Black Rock chickens - the perfect garden and free range commercial laying hen
As the name is a registered trade name no one else can use it but there is nothing to stop them using the same breeding programme and developing their own, but they would have to use a different name.


----------



## Little Missy (Aug 3, 2009)

IrishSetter said:


> I'm not sure on the breeds, but they are so gorgeous!


Aww, thankyou!


----------



## Little Missy (Aug 3, 2009)

WaveRider said:


> Darker chicken looks like a 'black rock'. Mine are similar, with green tints.
> 
> Just pulled a picture off for you from google images below.


Thanks! 
VERY helpful.


----------



## Little Missy (Aug 3, 2009)

AnnC said:


> I wonder if it's a breeder trying to create their own version of the black rock.
> The link explains how black rocks are developed.
> Black Rock chickens - the perfect garden and free range commercial laying hen
> As the name is a registered trade name no one else can use it but there is nothing to stop them using the same breeding programme and developing their own, but they would have to use a different name.


Thankyou, again, VERY helpful. 
I typed 'Black Rhock Hen' into Google images. 
And then I typed in 'Rhode Rock Hen', and they both looked almost identincal!


----------



## Tommy_ (Sep 19, 2009)

Hmm, I'd say the darker one is a black rock(maybe not a true black rock but mainly), and the other I'm not sure, it deffinetley wouldnt a a rhode island/rock.

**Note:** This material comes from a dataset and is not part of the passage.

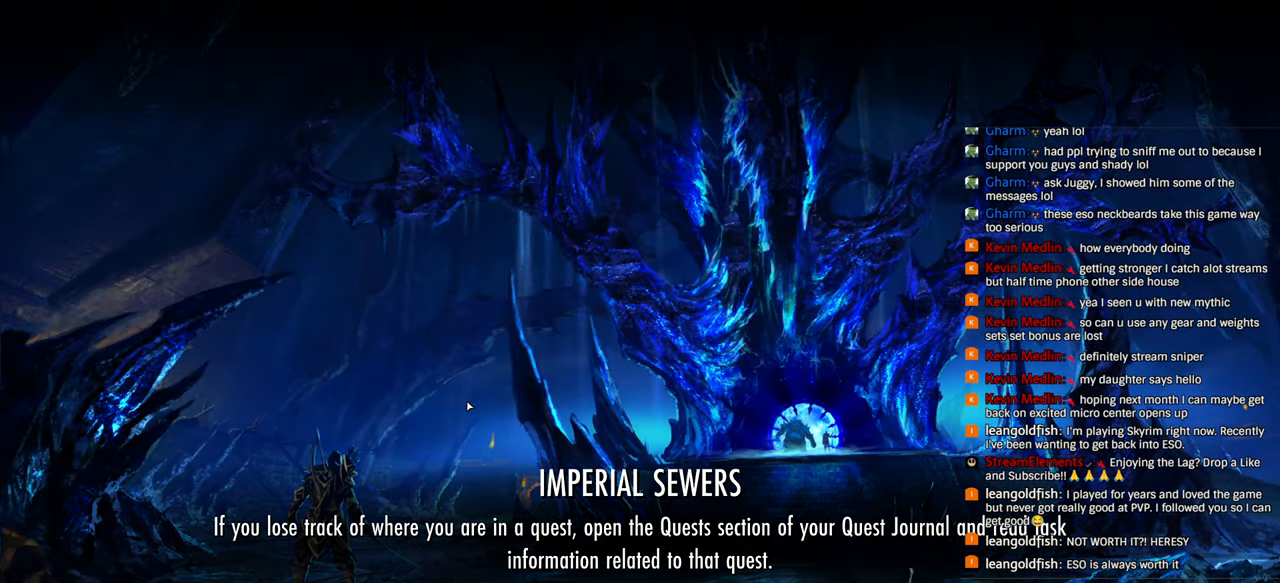
{"dt_ms": 500, "buttons": [], "left_stick": "center", "right_stick": "center", "events": []}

Hope that helps abit


----------



## Little Missy (Aug 3, 2009)

Tommy_ said:


> Hmm, I'd say the darker one is a black rock(maybe not a true black rock but mainly), and the other I'm not sure, it deffinetley wouldnt a a rhode island/rock. Hope that helps abit


Thanks. I dug a little deeper and discovered that she could be a Bovan Goldline.
Anyone? Does that breed ring a bell with any of you?

Thankyou everybody, all answers appreciated.


----------



## AnnC (Apr 18, 2009)

I think you'll find that your other hen is a warren, ranger and any other name [there are loads] basically a hybrid made from Rhode Island red x light sussex. Its the breed that ex-bats usually are, like mine here.


----------



## Little Missy (Aug 3, 2009)

AnnC said:


> I think you'll find that your other hen is a warren, ranger and any other name [there are loads] basically a hybrid made from Rhode Island red x light sussex. Its the breed that ex-bats usually are, like mine here.


Ah. That explains it. Thankyou.


----------



## TinaLC (Nov 1, 2008)

There both just hybrid's bred for laying more eggs than a pure breed


----------